Almost two weeks later, when Chief Hills finally had a moment to digest Brierty's report, he took his colleague to lunch. "Pete, there's an old saying about leading horses to water," he said. "You've done your best."
Brierty was still frustrated. "If we don't do something, I mean something of substance, who do you think they'll blame when the firestorm comes?" Brierty asked, a tinge of sarcasm mixed with sadness in his voice.
During lunch Brierty proposed a notice be sent to residents to abate the dead and dying trees, which could become the fuel for the fire he so dreaded. While Hills thought the proposal had merit, he also knew it would be a tough sell. Many of the dead trees still looked healthy and green, and both men knew hitting moneyed people in their wallets for unexpected tree removal costs at their vacation homes would not be well received.
The meeting ended on some other business the two needed to discuss before conversation would turn to their families and the coming holidays. With the weather in a cooling trend, complete with rainy days and snow flurries, talk ofthe forthcoming tree removal orders could wait until after the New Year. Besides, Brierty thought, there would be no way he would ever be denied support from the governor's office once Sacramento realized the extent of the danger. Surely Governor Joseph Graham "Gray" Davis would have no argument with declaring the region a disaster area and open the tap for state and federal funding to help pay for the removal of some thirty thousand dead trees.
Brierty couldn't have been more wrong.
 
 
IN AN OFFICE TUCKED behind a sprawling industrial complex off Interstate 5 near Valencia, California, Ron Wieregard, d a thirty-year veteran of the U.S. Forest Service Arson Investigation Detail, received a call on a seldom-used line to which only a handful of upper-echelon state and county officials were privy. He jumped for the old-style Western Electric government-issue telephone with the overly loud ring.
"Arson Investigation, this is Wieregard." His heart pounded whenever this phone rang.
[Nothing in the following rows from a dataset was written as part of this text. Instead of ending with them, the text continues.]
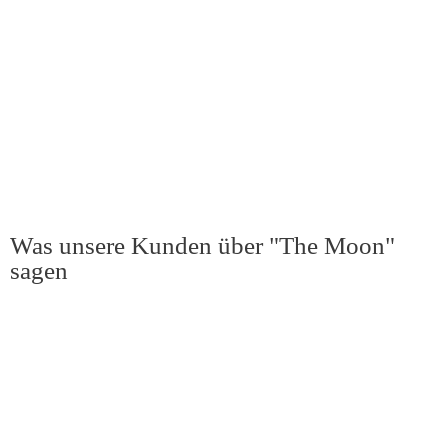
Was unsere Kunden über "The Moon"
sagen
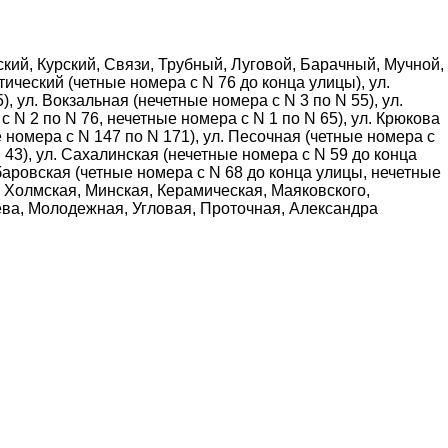
кий, Курский, Связи, Трубный, Луговой, Барачный, Мучной,
еский (четные номера с N 76 до конца улицы), ул.
, ул. Вокзальная (нечетные номера с N 3 по N 55), ул.
 N 2 по N 76, нечетные номера с N 1 по N 65), ул. Крюкова
е номера с N 147 по N 171), ул. Песочная (четные номера с
N 43), ул. Сахалинская (нечетные номера с N 59 до конца
Хабаровская (четные номера с N 68 до конца улицы, нечетные
ы: Холмская, Минская, Керамическая, Маяковского,
нева, Молодежная, Угловая, Проточная, Александра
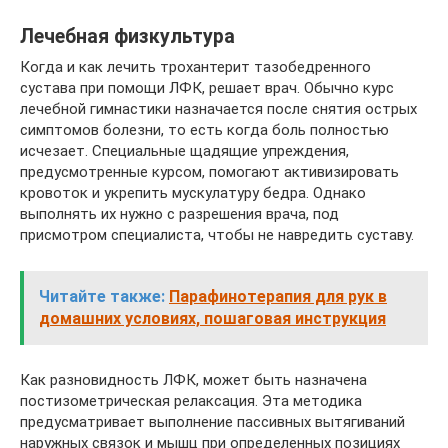
Лечебная физкультура
Когда и как лечить трохантерит тазобедренного
сустава при помощи ЛФК, решает врач. Обычно курс
лечебной гимнастики назначается после снятия острых
симптомов болезни, то есть когда боль полностью
исчезает. Специальные щадящие упреждения,
предусмотренные курсом, помогают активизировать
кровоток и укрепить мускулатуру бедра. Однако
выполнять их нужно с разрешения врача, под
присмотром специалиста, чтобы не навредить суставу.
Читайте также:
Парафинотерапия для рук в
домашних условиях, пошаговая инструкция
Как разновидность ЛФК, может быть назначена
постизометрическая релаксация. Эта методика
предусматривает выполнение пассивных вытягиваний
наружных связок и мышц при определенных позициях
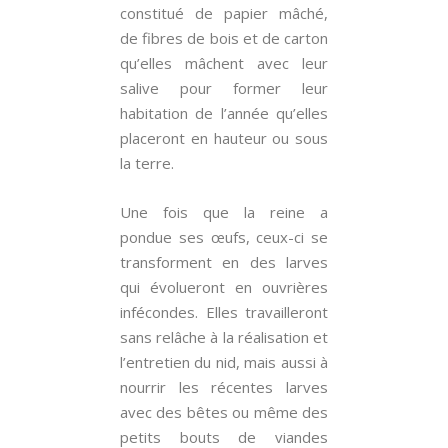
constitué de papier mâché,
de fibres de bois et de carton
qu’elles mâchent avec leur
salive pour former leur
habitation de l’année qu’elles
placeront en hauteur ou sous
la terre.
Une fois que la reine a
pondue ses œufs, ceux-ci se
transforment en des larves
qui évolueront en ouvrières
infécondes. Elles travailleront
sans relâche à la réalisation et
l’entretien du nid, mais aussi à
nourrir les récentes larves
avec des bêtes ou même des
petits bouts de viandes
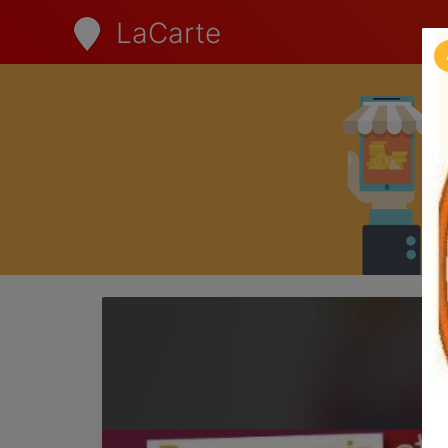
LaCarte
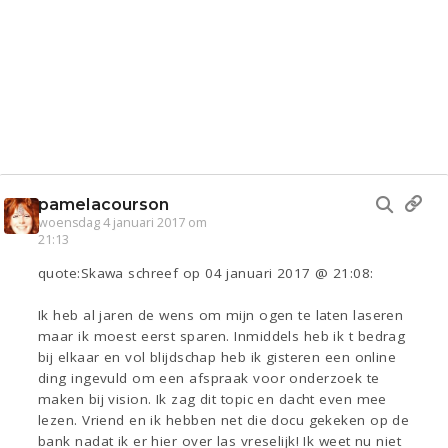
pamelacourson
woensdag 4 januari 2017 om
21:13
quote:Skawa schreef op 04 januari 2017 @ 21:08:
Ik heb al jaren de wens om mijn ogen te laten laseren
maar ik moest eerst sparen. Inmiddels heb ik t bedrag
bij elkaar en vol blijdschap heb ik gisteren een online
ding ingevuld om een afspraak voor onderzoek te
maken bij vision. Ik zag dit topic en dacht even mee
lezen. Vriend en ik hebben net die docu gekeken op de
bank nadat ik er hier over las vreselijk! Ik weet nu niet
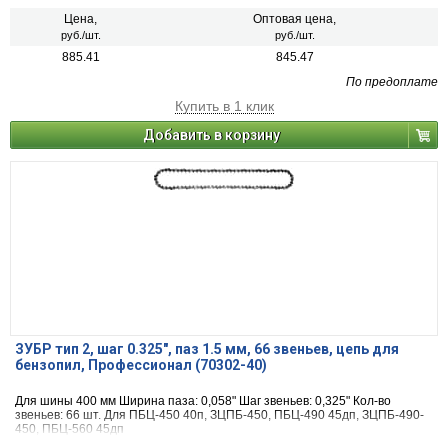
Цена,
Оптовая цена,
руб./шт.
руб./шт.
885.41
845.47
По предоплате
Купить в 1 клик
Добавить в корзину
ЗУБР тип 2, шаг 0.325″, паз 1.5 мм, 66 звеньев, цепь для
бензопил, Профессионал (70302-40)
Для шины 400 мм Ширина паза: 0,058" Шаг звеньев: 0,325" Кол-во
звеньев: 66 шт. Для ПБЦ-450 40п, ЗЦПБ-450, ПБЦ-490 45дп, ЗЦПБ-490-
450, ПБЦ-560 45дп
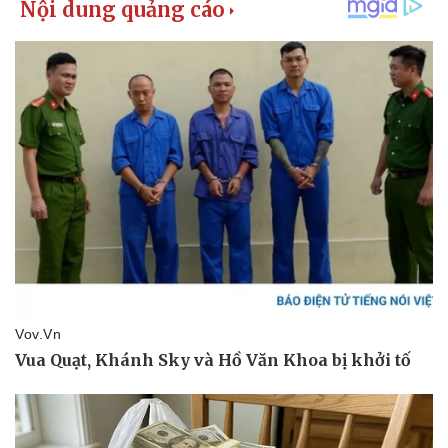
Vụ án
Vũ khí
Tin nóng
Việt Nam
Tư vấn luật
Phân tích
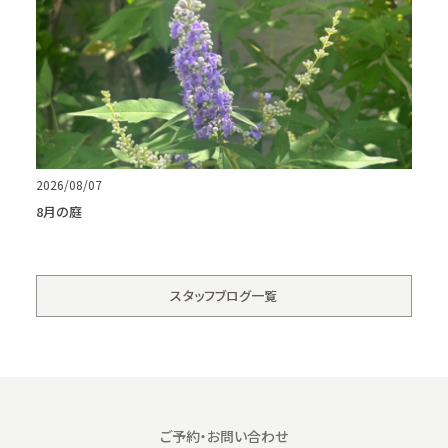
2026/08/07
8月の庭
スタッフブログ一覧
ご予約・お問い合わせ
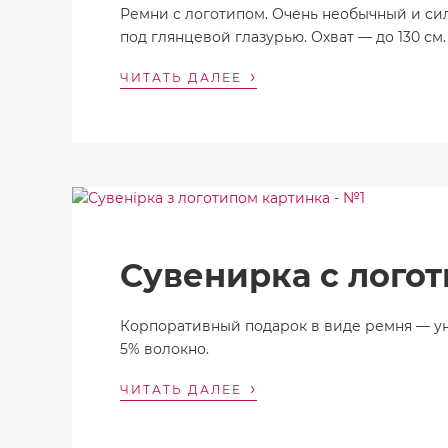
Ремни с логотипом. Очень необычный и сил
под глянцевой глазурью. Охват — до 130 с
›
ЧИТАТЬ ДАЛЕЕ
Сувенирка с лого
Корпоративный подарок в виде ремня — унив
5% волокно.
›
ЧИТАТЬ ДАЛЕЕ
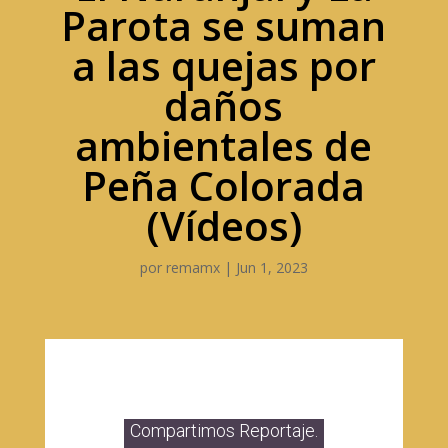
Parota se suman
a las quejas por
daños
ambientales de
Peña Colorada
(Vídeos)
por
remamx
|
Jun 1, 2023
Compartimos Reportaje.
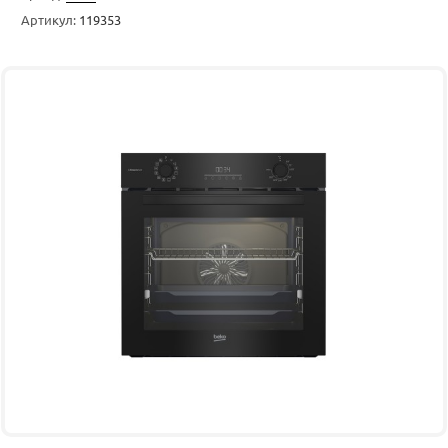
Артикул:
119353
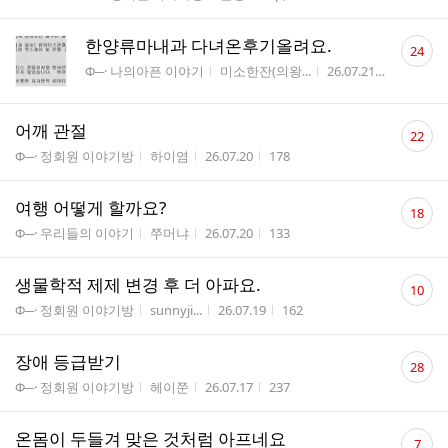
댓
한양류마내과 다녀온후기올려요.
24
글
게시판명
작성자
작성시간
조회수
Φ─· 나의아픈 이야기
미소한잔(의왕...
26.07.21
186
수
댓
어깨 관절
22
글
게시판명
작성자
작성시간
조회수
Φ─· 정회원 이야기방
하이염
26.07.20
178
수
댓
여행 어떻게 할까요?
18
글
게시판명
작성자
작성시간
조회수
Φ─· 우리들의 이야기
쭈머냐
26.07.20
133
수
댓
생물학적 제제 변경 후 더 아파요.
10
글
게시판명
작성자
작성시간
조회수
Φ─· 정회원 이야기방
sunnyji...
26.07.19
162
수
댓
장애 등급받기
28
글
게시판명
작성자
작성시간
조회수
Φ─· 정회원 이야기방
헤이쭌
26.07.17
237
수
댓
온몸이 두들겨 맞은 것처럼 아프네요
7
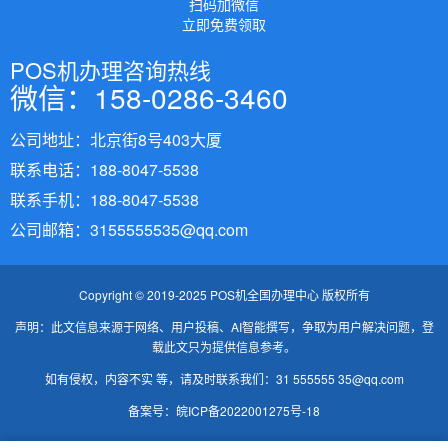
扫码加微信
立即免费领取
POS机办理咨询热线
微信：158-0286-3460
公司地址：北京街8号403大厦
联系电话：188-8047-5538
联系手机：188-8047-5538
公司邮箱：3155555535@qq.com
Copyright © 2019-2025 POS机全国办理中心 版权所有
声明：此文信息来源于网络、用户投稿、AI智能撰写，争取为用户解决问题，登
载此文只为提供信息参考。
如有侵权，内容不实 等，请及时联系我们：31 555555 35@qq.com
备案号：
皖ICP备2022001275号-18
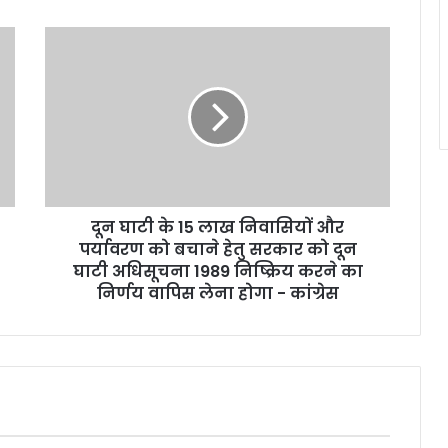
दू
न
घा
टी
के
1
5
ला
ख
दून घाटी के 15 लाख निवासियों और
नि
पर्यावरण को बचाने हेतु सरकार को दून
वा
सि
घाटी अधिसूचना 1989 निष्क्रिय करने का
यों
निर्णय वापिस लेना होगा - कांग्रेस
औ
र
प
र्या
व
र
ण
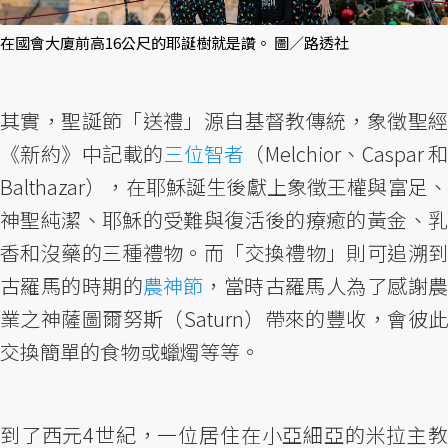
在國會大廈前高16公尺的耶誕樹就是讚。 圖／路透社
其實，聖誕節「送禮」源自基督教傳統，象徵聖經
《新約》中記載的
三位智者
（Melchior、Caspar 
Balthazar），在耶穌誕生後獻上象徵王權與富足、
神聖純潔、耶穌的受難與復活後的療癒的黃金、乳
香和沒藥的三種禮物。而「交換禮物」則可追溯到
古羅馬的時期的
農神節
，當時古羅馬人為了感謝
業之神薩圖爾努斯（Saturn）帶來的豐收，會彼此
交換簡單的食物或蠟燭等等。
到了西元4世紀，一位居住在小亞細亞的米拉主教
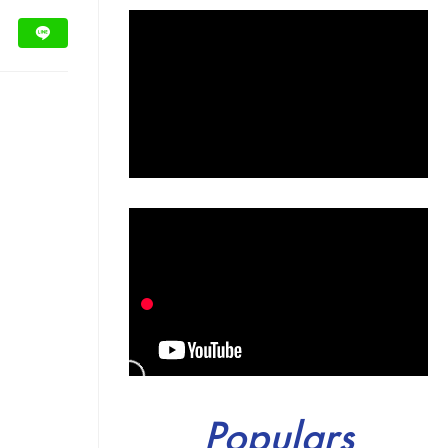
Populars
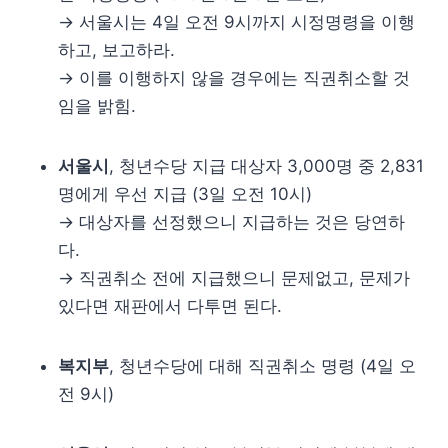
→ 서울시는 4일 오전 9시까지 시정명령을 이행
하고, 보고하라.
→ 이를 이행하지 않을 경우에는 직권취소할 것
임을 밝힘.
서울시
, 청년수당 지급 대상자 3,000명 중 2,831
명에게 우선 지급 (3일 오전 10시)
→ 대상자를 선정했으니 지급하는 것은 당연하
다.
→ 직권취소 전에 지급했으니 문제없고, 문제가
있다면 재판에서 다투면 된다.
복지부
, 청년수당에 대해 직권취소 명령 (4일 오
전 9시)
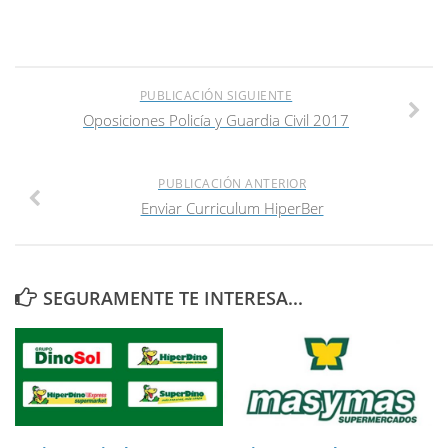
PUBLICACIÓN SIGUIENTE
Oposiciones Policía y Guardia Civil 2017
PUBLICACIÓN ANTERIOR
Enviar Curriculum HiperBer
SEGURAMENTE TE INTERESA...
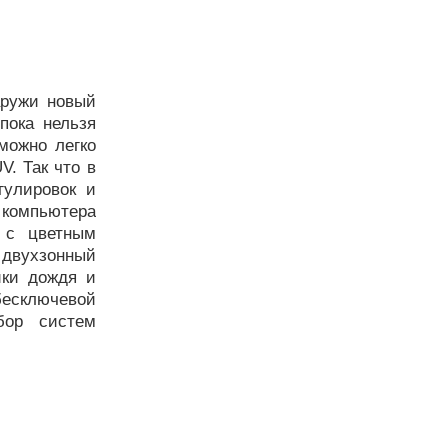
аружи новый
пока нельзя
можно легко
V. Так что в
гулировок и
 компьютера
 с цветным
двухзонный
ики дождя и
бесключевой
бор систем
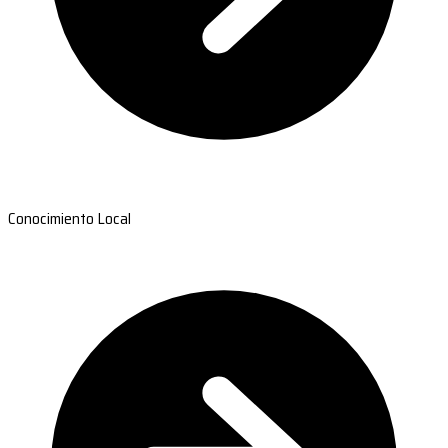
Conocimiento Local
"Ron," said the caller, trying to mask the combination of fear and anger he felt, "we've got a problem." The station chief would only call Wieregard as a last resort, something the veteran arson cop knew. In the fraternal patter of interagency rivalry, the fire guys let it be known they maintained their own staff of arson pros. They would only go outside their own ranks if they were completely vexed and the general public was at risk.
Within an hour Wieregard and his chief investigator, Allison Murray, were at the scene of an arson call at a Dumpster behind a group of town houses.
The station chief took the pair to an alley two hundred yards away from the Dumpster crime scene. "What do you smell?" the chief asked.
Murray was the first to catch the distinctive whiff of gunpowder, the kind of smell found at any local service organization's retail fireworks stand on a hot July day.
"Man," Wieregard chimed in, "that's strong, huh?"
Their hope, at this point, was to garner some correlative evidence from a series of Dumpster fires that had been plaguing the area. In recent weeks the investigators had come to the definite conclusion there was a serial arsonist at work. The same incendiary devices were found at each location, and by now there had been so many fires started that a pattern was beginning to emerge. The fires in Valencia represented the arsonist's most northern work area, south along Interstate 5, along the Interstate 210 through the San Gabriel Valley, and ending east along Interstate 10 in Fontana.
Wieregard walked away from the group and found a quiet corner. It was never easy to call home and ask his wife to not wait up. It would be another long night. As he wished her good night and made his way to the hood of the car that would double for a command post of sorts, he knew she would be up and waiting when he came home.